The villagers say they were harassed by the police
In the past year, the central Indian state of Chhattisgarh has become a battleground as state-backed militia, the Salwa Judum, and police intensify their fight against Maoist rebels. It is estimated that as many as 100,000 villagers, caught in the middle of the growing violence, have been forced to flee their homes and land.
The BBC's Jill McGivering visited some of Chhattisgarh's relief camps to find that many of those displaced are now starving and desperate.
Nesalnaar Relief Camp is hot and dusty.
I walked past row upon row of one-storey, one-room very basic houses, white-washed mud bricks topped with corrugated iron roofs, lined with asbestos.
My first thought was that iron roofs must be stifling in the summer, pre-monsoon heat.

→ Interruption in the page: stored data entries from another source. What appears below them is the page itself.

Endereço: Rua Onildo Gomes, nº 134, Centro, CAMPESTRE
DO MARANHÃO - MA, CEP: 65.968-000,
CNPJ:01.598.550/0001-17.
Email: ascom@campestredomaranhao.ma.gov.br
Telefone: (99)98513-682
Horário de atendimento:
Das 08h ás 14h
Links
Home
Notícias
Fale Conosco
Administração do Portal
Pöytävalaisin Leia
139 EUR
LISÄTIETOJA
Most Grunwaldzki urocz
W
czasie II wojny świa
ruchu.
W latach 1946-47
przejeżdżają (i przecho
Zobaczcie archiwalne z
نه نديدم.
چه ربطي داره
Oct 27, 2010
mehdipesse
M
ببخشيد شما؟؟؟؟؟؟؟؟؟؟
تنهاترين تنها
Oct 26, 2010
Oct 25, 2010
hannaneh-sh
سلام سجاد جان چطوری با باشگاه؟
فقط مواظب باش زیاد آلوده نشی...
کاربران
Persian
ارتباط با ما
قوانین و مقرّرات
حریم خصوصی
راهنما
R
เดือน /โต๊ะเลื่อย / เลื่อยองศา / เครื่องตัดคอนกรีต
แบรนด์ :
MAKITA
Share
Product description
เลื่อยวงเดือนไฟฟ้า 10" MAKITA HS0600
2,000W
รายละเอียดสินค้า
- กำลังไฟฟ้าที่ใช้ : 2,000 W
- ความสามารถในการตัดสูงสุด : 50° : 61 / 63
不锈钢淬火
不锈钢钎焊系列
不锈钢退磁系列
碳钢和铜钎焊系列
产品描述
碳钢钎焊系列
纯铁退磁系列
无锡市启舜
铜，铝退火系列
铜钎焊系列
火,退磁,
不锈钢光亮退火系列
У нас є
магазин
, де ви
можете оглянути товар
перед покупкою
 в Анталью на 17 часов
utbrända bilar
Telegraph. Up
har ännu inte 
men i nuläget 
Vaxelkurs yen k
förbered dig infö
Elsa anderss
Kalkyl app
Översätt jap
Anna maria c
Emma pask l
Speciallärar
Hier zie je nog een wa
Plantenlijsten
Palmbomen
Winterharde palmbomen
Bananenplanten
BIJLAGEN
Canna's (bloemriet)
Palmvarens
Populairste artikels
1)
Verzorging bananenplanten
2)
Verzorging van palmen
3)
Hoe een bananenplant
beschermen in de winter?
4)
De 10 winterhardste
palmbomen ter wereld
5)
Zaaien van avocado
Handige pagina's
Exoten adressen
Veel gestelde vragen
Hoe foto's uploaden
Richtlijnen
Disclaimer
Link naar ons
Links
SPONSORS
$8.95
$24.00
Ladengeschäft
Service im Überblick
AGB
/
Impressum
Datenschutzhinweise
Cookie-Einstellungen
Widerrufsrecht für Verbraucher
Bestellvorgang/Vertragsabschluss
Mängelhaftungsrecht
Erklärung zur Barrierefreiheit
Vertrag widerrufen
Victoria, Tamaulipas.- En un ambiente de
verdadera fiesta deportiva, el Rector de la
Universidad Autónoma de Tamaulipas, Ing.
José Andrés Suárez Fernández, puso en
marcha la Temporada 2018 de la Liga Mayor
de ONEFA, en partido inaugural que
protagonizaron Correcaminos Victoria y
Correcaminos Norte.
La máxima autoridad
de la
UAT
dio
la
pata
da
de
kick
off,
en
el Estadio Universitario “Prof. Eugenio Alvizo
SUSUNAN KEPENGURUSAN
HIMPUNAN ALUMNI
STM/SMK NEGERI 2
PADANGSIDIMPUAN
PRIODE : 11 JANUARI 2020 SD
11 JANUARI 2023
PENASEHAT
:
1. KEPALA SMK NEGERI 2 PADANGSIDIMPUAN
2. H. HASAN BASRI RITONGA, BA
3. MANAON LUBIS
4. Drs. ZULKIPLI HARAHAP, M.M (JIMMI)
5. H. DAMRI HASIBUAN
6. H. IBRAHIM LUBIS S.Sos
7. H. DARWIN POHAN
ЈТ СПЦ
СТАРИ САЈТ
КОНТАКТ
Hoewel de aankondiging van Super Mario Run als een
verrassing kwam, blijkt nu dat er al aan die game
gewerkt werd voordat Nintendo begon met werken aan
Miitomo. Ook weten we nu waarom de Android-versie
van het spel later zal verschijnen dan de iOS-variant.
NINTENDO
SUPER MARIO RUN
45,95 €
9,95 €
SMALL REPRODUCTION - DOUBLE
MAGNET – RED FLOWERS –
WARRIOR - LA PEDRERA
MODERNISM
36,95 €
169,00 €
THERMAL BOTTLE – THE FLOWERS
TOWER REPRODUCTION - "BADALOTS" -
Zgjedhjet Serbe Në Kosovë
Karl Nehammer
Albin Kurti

Across the back of the camp, building work was underway. About a thousand people live here at the moment but the numbers are growing.
Other villagers in even more temporary housing elsewhere are gradually being moved here.
Before we started to record interviews, people spoke out about the reasons they had come to the camps, saying they had been harassed and intimidated by the civil militia, Salwa Judum.
But most fell silent when we tried to record their interviews.
Finally one man, Bikoram, agreed to talk to us. He brought his family to the camp eight months ago, he said, from a village about five kilometres away.
"The police came to our village and terrorised us," he said.
"They said, 'We are fighting against the Naxals (Maoists) and we will kill you all if you don't leave this village and go to the camps.' We were really terrified."
Rows of basic one-room houses with tin roofs
I asked him how he and his family were coping in the camp, how the conditions here compared with the village. He looked exhausted.
"It was very nice in our village, we had everything," he said.
"Here we have nothing. We have nothing to eat. We are farmers. We cannot live without our farms. I don't know how we will live here."
Himanshu Kumar describes himself as a social activist, running a non-government organisation and working for the last 15 years with tribal communities in Chhattisgarh. Now he's increasingly visiting them in these camps.
"The main crisis is the lack of work here," he told me.
"They don't have any means to earn money. The government has given them some money to construct huts here, so now they have a shelter, OK. But they need something to eat."
The villagers say they do not have enough to eat
The villagers said they had been given an initial allowance for building materials - and one radio per family - but there's little work available and they aren't given food.
Himanshu said the change to their way of life, now they were in relief camps, was one of the greatest concerns.
"The tribal people's culture is very rich," he said.
"Here, they have lost everything - their rituals, their customs. If the tribal people have lost their culture and their traditions, then nothing is left. They are just slum-dwellers now."
Caught in the middle
Many in the camps seemed desperate, eager to go home to their houses, animals and fields but feeling that was a choice they could not safely make.
Bikoram told me why he thought they could never go home.
"We are caught in the middle, because we cannot go back home," he said.
"The militia went to our villages and burned houses selectively, so the Maoists think we provided information on which houses to burn. So we cannot go back there.
"When we come to the government's side, they don't give us any help. So we are in deep trouble."
These villagers insist they just want peace but their tragedy is that neither side believes them. This is a conflict with no neutral ground.
This is the last of a series of three reports.